In listening to this 2016 live recording, I'm put in mind of that oft-anthologized Earl Hines solo on "West End Blues;" it's the one where he switches from gorgeously romantic arpeggios to those blistering horn lines akin to what Louis Armstrong was laying down on the same track. Matthew Shipp ups the ante, as is usually the case, but there's something magical about this concert, something trans-genre that solidifies as the music unfolds that puts it even beyond his other solo work even as he revisits past accomplishments.
Nobody plays a standard in quite Shipp's way. Annotator Mark Corroto is correct to point to the genre-bending approach informing pieces like this radically diverse account of "Yesterdays," which, like that Hines solo, switches gears midstream. However, this one rumbles up from the very foundations of romantic pianism, rife with dynamic contrast and, unsurprisingly, from the piano's low-register depths before a series of shocking repetitions conjures simultaneous shades of Rosco Mitchell and Galina Ustvolskaya in full-on confrontation mode. Shipp then proceeds to echo himself, jumping register and terracing dynamics with blinding speed and accuracy, often placing the melody, like Liszt, in the middle register. Concepts of fluidity don't even begin to cover this three-and-a-half minutes of pitched exhortation!
By contrast, there is the disc's opener, a revisiting of "Symbol Systems." More than two decades after its initial version, Shipp has both expanded and streamlined his approach. While the 1995 version was largely about inter-registral cascades and instantaneous connections across vast terrains, in 2016, Shipp concentrates more on digging into figure and register, exploring each in depth through modified repetition. He sets up definite areas of contrapuntal and metric repose, striking camp only to disassemble it and move on to another, reharmonizing motives with the same deft assurance that previously informed his rapid-fire interplay. The results are hypnotic on multiple levels akin to the myriad touches he bestows on the piano. Do I even hear a momentary reference to "Over the Rainbow?"

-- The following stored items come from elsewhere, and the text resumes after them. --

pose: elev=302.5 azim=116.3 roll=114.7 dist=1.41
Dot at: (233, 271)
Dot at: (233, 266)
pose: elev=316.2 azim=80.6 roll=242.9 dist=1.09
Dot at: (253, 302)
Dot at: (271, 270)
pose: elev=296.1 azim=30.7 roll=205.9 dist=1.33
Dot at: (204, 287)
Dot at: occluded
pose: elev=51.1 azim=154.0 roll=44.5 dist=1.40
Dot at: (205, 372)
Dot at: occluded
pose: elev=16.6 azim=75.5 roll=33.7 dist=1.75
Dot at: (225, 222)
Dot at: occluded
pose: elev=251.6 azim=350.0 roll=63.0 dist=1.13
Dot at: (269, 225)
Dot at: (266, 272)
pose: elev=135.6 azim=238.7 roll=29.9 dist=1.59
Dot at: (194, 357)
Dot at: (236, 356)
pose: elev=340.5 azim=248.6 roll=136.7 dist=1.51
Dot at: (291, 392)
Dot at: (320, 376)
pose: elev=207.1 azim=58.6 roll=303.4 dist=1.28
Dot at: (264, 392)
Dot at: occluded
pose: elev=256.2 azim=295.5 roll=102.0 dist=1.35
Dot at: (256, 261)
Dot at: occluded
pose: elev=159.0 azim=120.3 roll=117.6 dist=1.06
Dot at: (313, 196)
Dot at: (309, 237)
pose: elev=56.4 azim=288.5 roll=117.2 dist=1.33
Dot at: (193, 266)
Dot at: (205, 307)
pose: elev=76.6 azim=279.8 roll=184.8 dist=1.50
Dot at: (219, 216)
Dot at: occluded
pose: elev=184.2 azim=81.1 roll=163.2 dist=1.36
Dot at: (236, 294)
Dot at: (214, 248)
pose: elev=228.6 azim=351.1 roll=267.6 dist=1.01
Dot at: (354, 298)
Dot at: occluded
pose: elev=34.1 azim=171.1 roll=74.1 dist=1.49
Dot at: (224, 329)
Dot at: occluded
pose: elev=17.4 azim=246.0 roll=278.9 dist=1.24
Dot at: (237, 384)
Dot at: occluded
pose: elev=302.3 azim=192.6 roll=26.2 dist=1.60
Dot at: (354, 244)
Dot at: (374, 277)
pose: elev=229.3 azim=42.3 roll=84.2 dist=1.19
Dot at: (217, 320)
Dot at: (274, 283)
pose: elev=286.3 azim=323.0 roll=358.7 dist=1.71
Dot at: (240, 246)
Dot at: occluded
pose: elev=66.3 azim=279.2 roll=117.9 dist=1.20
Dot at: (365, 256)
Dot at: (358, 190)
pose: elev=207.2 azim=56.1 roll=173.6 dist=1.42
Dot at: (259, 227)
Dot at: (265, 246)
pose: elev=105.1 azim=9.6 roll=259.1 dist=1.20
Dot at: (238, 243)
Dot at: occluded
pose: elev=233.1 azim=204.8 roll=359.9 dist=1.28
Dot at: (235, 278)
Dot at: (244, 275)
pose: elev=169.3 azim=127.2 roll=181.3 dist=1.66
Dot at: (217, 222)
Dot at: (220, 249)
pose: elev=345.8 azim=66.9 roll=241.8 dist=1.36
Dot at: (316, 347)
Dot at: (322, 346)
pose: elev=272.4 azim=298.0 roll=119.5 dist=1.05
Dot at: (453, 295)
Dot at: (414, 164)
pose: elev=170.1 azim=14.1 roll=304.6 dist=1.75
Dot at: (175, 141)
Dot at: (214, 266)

These days, Shipp's playing has attained a certain unity of purpose becoming to it. Invention and continuity merge to form a very satisfying whole, an approach that serves him well on his own compositions and on whichever parts of the canon he chooses to re-explore. The naturally exuberant part of his nature is balanced by depth-plumbing reflection, and everything he touches has its historical place while never coming across as enslaved by it. This is a wonderful addition to a dauntingly large but fascinatingly diverse catalog.